![Somatics Thymatron System IV User Manual Download Page 11](http://html.mh-extra.com/html/somatics/thymatron-system-iv/thymatron-system-iv_user-manual_1317304011.webp)
Thymatron
®
System IV Instructions for Use
10
SERIOUS ADVERSE EVENTS
Recent estimates in the medical literature of the mortality rate associated with ECT are 1 per 10,000 patients or 1
per 80,000 treatments.
Other serious adverse events have occurred, including adverse reaction to anesthetic agents / neuromuscular
blocking agents; adverse skin reactions (e.g., skin burns); cardiac complications, including arrhythmia,
ischemia/infarction (i.e., heart attack), acute hypertension, hypotension, and stroke; cognition and memory
impairment; brain injury; dental/oral trauma; general motor dysfunction; physical trauma (i.e., if inadequate
supportive drug treatment is provided to mitigate unconscious violent movements during convulsions) including
fractures, contusions, injury from falls, dental or oral injury; hypomanic or manic symptoms (e.g., treatment-
emergent mania, postictal delirium or excitement); neurological symptoms (e.g., paresthesia, dyskinesias);
tardive seizures; prolonged seizures; non-convulsive status epilepticus; pulmonary complications (e.g.,
aspiration/inhalation of foreign material, pneumonia, hypoxia, respiratory obstruction such as laryngospasm,
pulmonary embolism, prolonged apnea); visual disturbance; auditory complications; onset/exacerbation of
psychiatric symptoms; partial relief of depression enabling completed suicide; homicidality; substance abuse;
coma; falls; and device malfunction (creating potential risks such as excessive dose administration), and death.
Certain patients are more likely to experience severe adverse events, including those with pre-existing cardiac
illness, compromised pulmonary status, a history of brain injury, or medical complications after earlier courses
of anesthesia or ECT. Concurrent administration of antipsychotic (neuroleptic) medication may increase the risks
of adverse cardiac, pulmonary, and neurological events, and falls.

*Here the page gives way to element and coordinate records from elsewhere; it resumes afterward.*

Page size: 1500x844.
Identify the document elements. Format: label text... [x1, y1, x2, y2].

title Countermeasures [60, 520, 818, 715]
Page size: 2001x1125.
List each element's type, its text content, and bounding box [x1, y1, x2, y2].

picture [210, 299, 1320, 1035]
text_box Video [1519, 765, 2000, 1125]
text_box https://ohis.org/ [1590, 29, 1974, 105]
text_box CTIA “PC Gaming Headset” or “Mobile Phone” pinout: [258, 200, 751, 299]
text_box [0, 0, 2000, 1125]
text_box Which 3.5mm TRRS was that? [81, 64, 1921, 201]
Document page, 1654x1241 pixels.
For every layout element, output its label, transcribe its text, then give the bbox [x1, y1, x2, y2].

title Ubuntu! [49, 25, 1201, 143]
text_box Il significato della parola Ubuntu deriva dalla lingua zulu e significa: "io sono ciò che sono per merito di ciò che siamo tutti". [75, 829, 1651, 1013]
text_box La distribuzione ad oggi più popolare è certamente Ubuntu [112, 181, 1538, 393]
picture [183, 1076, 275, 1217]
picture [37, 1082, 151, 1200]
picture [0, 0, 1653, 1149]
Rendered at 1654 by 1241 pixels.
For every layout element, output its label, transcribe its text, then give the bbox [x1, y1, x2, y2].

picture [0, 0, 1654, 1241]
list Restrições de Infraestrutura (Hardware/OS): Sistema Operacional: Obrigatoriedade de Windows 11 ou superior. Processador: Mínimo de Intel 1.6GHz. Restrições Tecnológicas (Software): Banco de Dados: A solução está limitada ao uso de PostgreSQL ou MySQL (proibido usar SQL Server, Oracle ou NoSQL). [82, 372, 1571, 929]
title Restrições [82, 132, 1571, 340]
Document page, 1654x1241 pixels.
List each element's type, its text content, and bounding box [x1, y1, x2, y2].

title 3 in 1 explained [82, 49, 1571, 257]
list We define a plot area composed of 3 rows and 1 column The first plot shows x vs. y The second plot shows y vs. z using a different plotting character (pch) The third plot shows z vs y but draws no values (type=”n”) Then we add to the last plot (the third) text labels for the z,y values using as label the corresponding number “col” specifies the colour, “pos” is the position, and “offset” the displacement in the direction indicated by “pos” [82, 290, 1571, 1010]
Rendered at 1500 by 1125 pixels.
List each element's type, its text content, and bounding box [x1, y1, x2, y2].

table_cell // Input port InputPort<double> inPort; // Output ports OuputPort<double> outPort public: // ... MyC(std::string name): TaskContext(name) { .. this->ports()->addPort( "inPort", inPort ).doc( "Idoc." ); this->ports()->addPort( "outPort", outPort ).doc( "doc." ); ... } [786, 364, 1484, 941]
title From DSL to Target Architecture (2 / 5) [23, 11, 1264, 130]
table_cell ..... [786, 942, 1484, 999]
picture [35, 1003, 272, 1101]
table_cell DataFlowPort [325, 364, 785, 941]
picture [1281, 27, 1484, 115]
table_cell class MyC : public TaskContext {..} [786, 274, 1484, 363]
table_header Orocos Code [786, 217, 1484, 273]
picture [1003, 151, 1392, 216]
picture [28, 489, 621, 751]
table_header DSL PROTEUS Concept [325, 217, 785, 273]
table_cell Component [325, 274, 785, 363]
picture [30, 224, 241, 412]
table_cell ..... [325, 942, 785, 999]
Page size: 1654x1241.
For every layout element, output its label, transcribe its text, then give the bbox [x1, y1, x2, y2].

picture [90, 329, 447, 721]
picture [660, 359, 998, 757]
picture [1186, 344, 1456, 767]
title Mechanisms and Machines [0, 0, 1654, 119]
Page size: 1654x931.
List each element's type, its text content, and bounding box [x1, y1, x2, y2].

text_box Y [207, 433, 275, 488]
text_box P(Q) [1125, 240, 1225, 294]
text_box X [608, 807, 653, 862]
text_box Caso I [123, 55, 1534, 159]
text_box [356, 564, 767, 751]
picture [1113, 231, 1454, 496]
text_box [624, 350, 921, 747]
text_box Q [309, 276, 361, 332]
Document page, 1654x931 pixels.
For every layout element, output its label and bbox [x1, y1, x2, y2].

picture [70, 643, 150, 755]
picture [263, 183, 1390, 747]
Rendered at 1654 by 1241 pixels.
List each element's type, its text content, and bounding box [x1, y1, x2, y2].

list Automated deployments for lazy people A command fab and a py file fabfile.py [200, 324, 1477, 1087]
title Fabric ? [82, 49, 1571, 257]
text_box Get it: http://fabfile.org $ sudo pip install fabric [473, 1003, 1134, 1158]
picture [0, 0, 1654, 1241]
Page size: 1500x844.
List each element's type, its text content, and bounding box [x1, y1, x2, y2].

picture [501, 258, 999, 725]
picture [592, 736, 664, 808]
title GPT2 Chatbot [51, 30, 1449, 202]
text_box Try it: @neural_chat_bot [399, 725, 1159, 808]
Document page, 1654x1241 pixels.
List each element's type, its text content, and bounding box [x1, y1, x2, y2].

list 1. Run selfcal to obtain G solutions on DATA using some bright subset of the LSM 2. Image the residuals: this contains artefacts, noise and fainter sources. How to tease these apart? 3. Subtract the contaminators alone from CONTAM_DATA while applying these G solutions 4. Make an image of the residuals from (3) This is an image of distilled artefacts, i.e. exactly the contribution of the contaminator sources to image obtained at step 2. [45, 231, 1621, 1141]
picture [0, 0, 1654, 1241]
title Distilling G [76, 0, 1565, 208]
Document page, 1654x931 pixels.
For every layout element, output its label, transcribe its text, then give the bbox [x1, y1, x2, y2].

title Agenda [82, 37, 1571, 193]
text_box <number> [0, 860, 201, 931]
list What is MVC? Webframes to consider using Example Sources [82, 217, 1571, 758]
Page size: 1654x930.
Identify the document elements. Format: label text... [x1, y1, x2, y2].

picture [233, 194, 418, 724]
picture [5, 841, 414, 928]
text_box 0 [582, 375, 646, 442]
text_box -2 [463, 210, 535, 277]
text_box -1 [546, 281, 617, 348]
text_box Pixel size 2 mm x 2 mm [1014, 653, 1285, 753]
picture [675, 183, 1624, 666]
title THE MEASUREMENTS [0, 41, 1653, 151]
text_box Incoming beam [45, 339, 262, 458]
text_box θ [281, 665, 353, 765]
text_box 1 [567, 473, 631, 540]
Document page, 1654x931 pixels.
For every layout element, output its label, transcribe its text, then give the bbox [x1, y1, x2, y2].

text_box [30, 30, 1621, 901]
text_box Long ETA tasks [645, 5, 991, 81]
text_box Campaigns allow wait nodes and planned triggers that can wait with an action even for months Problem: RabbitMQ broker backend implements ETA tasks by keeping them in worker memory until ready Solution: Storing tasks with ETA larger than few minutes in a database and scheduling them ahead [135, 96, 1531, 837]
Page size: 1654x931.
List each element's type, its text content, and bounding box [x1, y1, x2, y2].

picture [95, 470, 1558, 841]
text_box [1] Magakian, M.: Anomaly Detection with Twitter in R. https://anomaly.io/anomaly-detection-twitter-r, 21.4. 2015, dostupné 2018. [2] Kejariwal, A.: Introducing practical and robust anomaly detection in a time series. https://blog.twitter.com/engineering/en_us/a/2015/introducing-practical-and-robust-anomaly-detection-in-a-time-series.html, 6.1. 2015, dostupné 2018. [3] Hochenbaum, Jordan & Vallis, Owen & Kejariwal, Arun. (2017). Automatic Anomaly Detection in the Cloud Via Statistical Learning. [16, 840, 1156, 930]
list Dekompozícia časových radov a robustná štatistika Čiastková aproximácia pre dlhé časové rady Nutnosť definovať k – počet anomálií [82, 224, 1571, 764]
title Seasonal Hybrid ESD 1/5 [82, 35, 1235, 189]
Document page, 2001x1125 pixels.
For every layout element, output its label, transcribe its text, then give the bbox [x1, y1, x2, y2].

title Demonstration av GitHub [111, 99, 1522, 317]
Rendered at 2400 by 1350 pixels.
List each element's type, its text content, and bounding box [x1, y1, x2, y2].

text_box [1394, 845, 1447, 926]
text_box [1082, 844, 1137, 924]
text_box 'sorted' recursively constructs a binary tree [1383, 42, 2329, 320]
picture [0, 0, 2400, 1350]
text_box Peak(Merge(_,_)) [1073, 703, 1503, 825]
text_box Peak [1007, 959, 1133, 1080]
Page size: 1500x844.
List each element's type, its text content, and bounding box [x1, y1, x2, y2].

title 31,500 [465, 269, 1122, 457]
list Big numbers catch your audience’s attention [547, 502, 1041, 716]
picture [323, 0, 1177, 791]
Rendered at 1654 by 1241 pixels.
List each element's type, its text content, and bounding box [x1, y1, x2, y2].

Concurrent administration of stimulants may
increase the risks of cardiac and neurological complications, such as prolonged seizure. All of this information
should be assessed in developing the treatment plan for a particular patient.
OTHER RISKS
Completed suicide in ECT patients has a reported rate of 0.5 per 100 patient years, but higher in patients recently
discharged after hospitalization with suicidality. Studies have shown that partial improvement along the course
of ECT, before remission is obtained, can enable suicidal behavior or suicide in patients previously too ill to plan
or commit suicide. Likewise, suicide is a concern after ECT treatment; for instance, one study found that ECT
patients had a slightly higher suicide rate within seven days after their last ECT treatment than non-ECT
inpatients (Munk-Olsen et al., 2007). A meta-analysis found that 30% of patients with treatment-resistant
depression attempt suicide, with a rate for completed suicide of 0.47 per 100 patient years which included
similar incidence following DBS, VNS and ECT (Bergfeld et al., 2018).
ECT may result in worsening of an underlying medical condition either by: (1) ineffective treatment or (2) the
treatment itself, particularly when it exacerbates the symptoms.